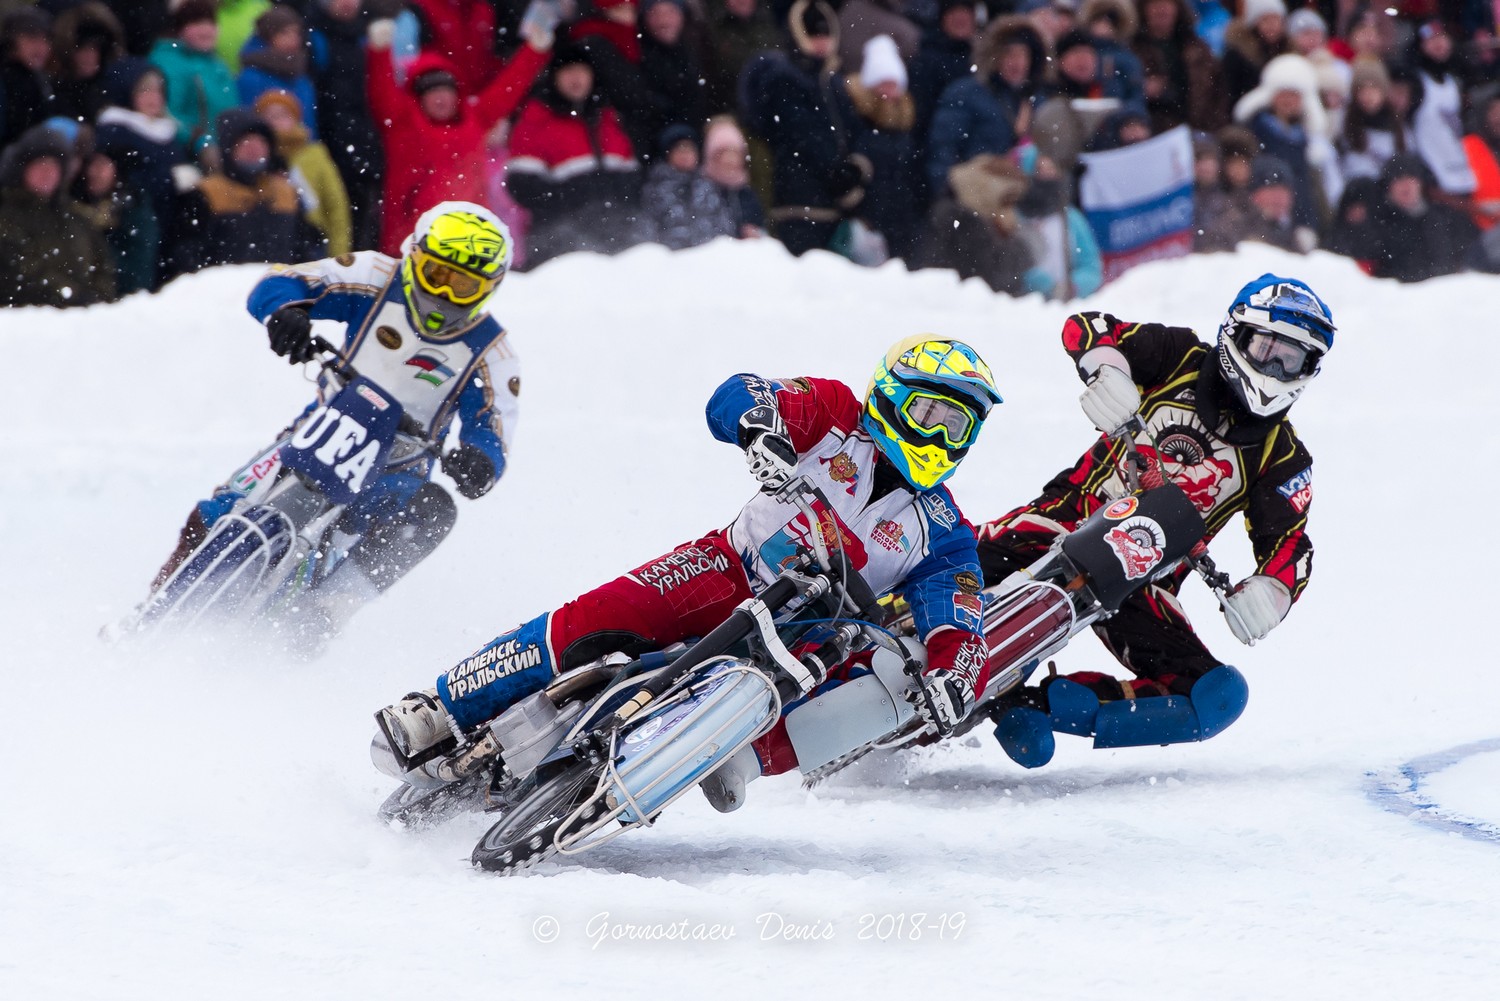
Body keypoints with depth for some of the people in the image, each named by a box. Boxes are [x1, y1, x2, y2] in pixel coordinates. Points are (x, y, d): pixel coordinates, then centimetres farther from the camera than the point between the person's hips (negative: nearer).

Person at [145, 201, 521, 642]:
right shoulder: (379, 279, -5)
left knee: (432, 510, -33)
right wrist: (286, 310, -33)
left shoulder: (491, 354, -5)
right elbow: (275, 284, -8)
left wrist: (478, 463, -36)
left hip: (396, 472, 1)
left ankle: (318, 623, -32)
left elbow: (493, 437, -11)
# # # # # # #
EXERCISE AIM ▸ Copy out the text of the items above word for word, every line, leaving out the pictures.

THE ANSWER ▸
Body keypoints with depth for some of the people in the image, each named by a box. Boxes are [x1, y1, x2, y2] in pixel coordinates. Points are (x, y, d): pixel coordinates, then centimetres farther from the camera than the point between the person's hips (negative: nearer).

Person at [145, 201, 521, 642]:
right shoulder: (379, 279, -5)
left knee: (432, 510, -33)
right wrist: (286, 310, -33)
left shoulder: (491, 354, -5)
right elbow: (275, 284, -8)
left wrist: (478, 463, -36)
left hip: (396, 472, 1)
left ankle: (318, 623, -32)
left elbow: (493, 437, -11)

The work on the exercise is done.